*Activity list*
1/ In the exhibition text about the partisan photographs, which camera did Kazys Juknevičius use?
2/ Continue the exhibition text about the partisan photographs from the point where it stops.

*Excerpt*

April 6 – 30, 2022  at Photography Gallery (Vasario 16-osios st. 11, Panevėžys)

 The exhibition features photographs from the personal photoarchives of partisans, which were restored by the Lithuanian photographer Stanislovas Bagdonavičius. This is the unique series of photographs printed from the original negatives reflecting the life of the partisans of Panevėžys region of 1945-1953.

After the Soviet Union occupied Lithuania in 1944 for the second time, tens of thousands of patriots went to the battle with the oppressors. The activity of partisan units were regulated by their respective statutes and regulations, and those who were joining the partisan ranks took an oath. Most partisans wore military uniforms with identifying and distinctive patches.

Resistance to the occupants, also known as the Lithuanian war, resistance, or partisan war, lasted more than 10 years. During the entire period of an active armed resistance there were no less than 50 thousand people, and the entire resistance movement involved about one hundred thousand citizens of Lithuania as the members and supporters of the underground organisations. In this war more than 20 thousand partisans were killed.

The negatives that captured the partisans of the Panevėžys region were hidden for many years, because during the Soviet era people were facing torture, exile, or even death for their keeping. In 1988, this priceless treasure got into hands of S.Bagdonavičius.  It took a jeweler’s thoroughness for the photographer to transfer the image from the damaged negatives into the photographic paper. Later, the researcher of the Lithuanian partisan war history, Romas Kaunietis, identified the identities of most of the partisans captured in the photographs and their fighting friends – photographers.

One of the photographers – the partisan Antanas Žygas, nicknamed Aptiekorius (the pharmacist) – had a German medium format camera and photographed the daily life of partisans who were active in the Green forest near the city of Panevėžys. Later he was arrested, convicted, and shot to death. The negatives were kept by partisans buried deep in the ground in a bunker, inside of a tar covered milk can. The bunker was blown up, and the earth was hiding the secrets of the freedom fighters for a long time. After many years, another surviving partisan dug out the hiding-place and this way the unique negatives saw a light of the day.

Another photographer – Kazys Juknevičius, a communication officer for partisans who fought in the forests of Kupiškis region. He built bunkers for partisans, created shelters, was one of the main suppliers of the squad and also photographed with a photo camera “Moskva-5”. The communication officer was betrayed and imprisoned for a long time in Russian prison camps. Negatives were hidden in a peat factory, in one of the handrails of the staircase on the second floor. In 1964, the factory burned down to the ground, while the residents were allowed to use the unburnt wood for fuel.  Precisely in the heap of sawdust, surviving by a miracle, the negatives that were wrapped in the newspaper, were found.

*Data extracts*
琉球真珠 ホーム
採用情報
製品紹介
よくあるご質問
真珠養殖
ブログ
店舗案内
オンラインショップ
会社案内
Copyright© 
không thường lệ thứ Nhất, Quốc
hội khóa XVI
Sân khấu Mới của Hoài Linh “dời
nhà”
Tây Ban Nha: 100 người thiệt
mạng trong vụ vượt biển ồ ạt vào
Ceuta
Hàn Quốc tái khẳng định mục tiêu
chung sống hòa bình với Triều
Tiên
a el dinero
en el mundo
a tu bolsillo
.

---

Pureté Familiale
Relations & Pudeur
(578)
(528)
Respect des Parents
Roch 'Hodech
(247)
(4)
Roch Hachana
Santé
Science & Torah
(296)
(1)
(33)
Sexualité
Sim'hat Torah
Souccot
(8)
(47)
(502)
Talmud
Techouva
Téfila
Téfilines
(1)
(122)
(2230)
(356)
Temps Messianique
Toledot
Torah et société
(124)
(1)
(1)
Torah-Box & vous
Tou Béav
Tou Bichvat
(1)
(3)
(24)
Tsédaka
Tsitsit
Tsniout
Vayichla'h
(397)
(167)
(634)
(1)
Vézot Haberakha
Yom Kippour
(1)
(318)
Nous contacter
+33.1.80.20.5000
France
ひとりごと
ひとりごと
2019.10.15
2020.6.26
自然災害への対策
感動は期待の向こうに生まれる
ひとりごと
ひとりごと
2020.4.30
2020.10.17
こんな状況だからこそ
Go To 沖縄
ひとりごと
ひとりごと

* * *

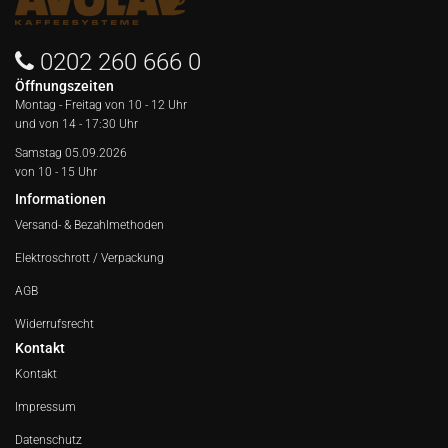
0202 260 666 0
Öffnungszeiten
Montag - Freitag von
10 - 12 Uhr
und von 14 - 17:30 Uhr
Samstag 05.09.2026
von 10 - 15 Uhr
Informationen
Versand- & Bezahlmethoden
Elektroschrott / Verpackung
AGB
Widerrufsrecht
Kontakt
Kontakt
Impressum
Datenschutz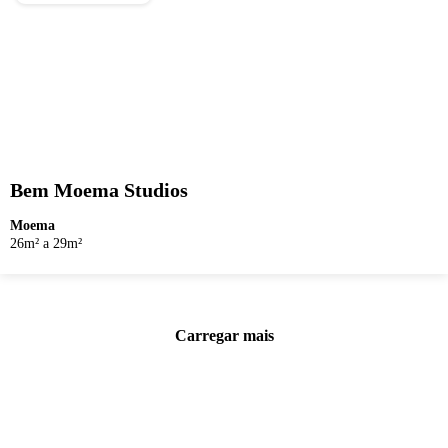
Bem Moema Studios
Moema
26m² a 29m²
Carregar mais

*Answers for the tasks*
1/ A "Moskva-5" camera.

2/
“Partisans signed for freedom of their homeland in blood – thousands of young men from villages and intellectuals who refused to serve to the oppressor. Each day they were accompanied by death and uncertainty, hope, and the unknown. For 10 years they have turned the bunkers and forests into their way of life, during their hungry days feasting on songs, poems, and the bread grown by the fearless patriot farmers. The things that the partisans did for the survival of the nation are phenomenal, since the power of the oppressor has been weakening for 10 years, while at the same time sending the message for the future generations that next to the occupied Lithuania, a free Lithuania was alive in the forests and bunkers. When I exhibited the photographs for the first time in 1990, people recognized in them their own brothers, uncles, classmates, neighbours, and some of them even themselves – the fearless partisans with weapons in their hands, defending the Homeland, homesteads of their own and their parents” says the photographer Stanislovas Bagdonavičius.

The exhibition “Partisans of Panevėžys region: 1945–1953” was exhibited at the National Military History Museum of Ukraine in Kyiv in 2018. The exhibition was presented at the “Legio Historica” festival in Kherson and exhibited at the Oles Honchar Kherson regional universal scientific library in 2019.

The exhibition in Ukraine was supported by the Panevėžys City Municipality.

Photo:

Partisans Juozas Šomka-Čerčilis, Juozas Galiauskas-Martinas and Stasys Kulys-Briedis.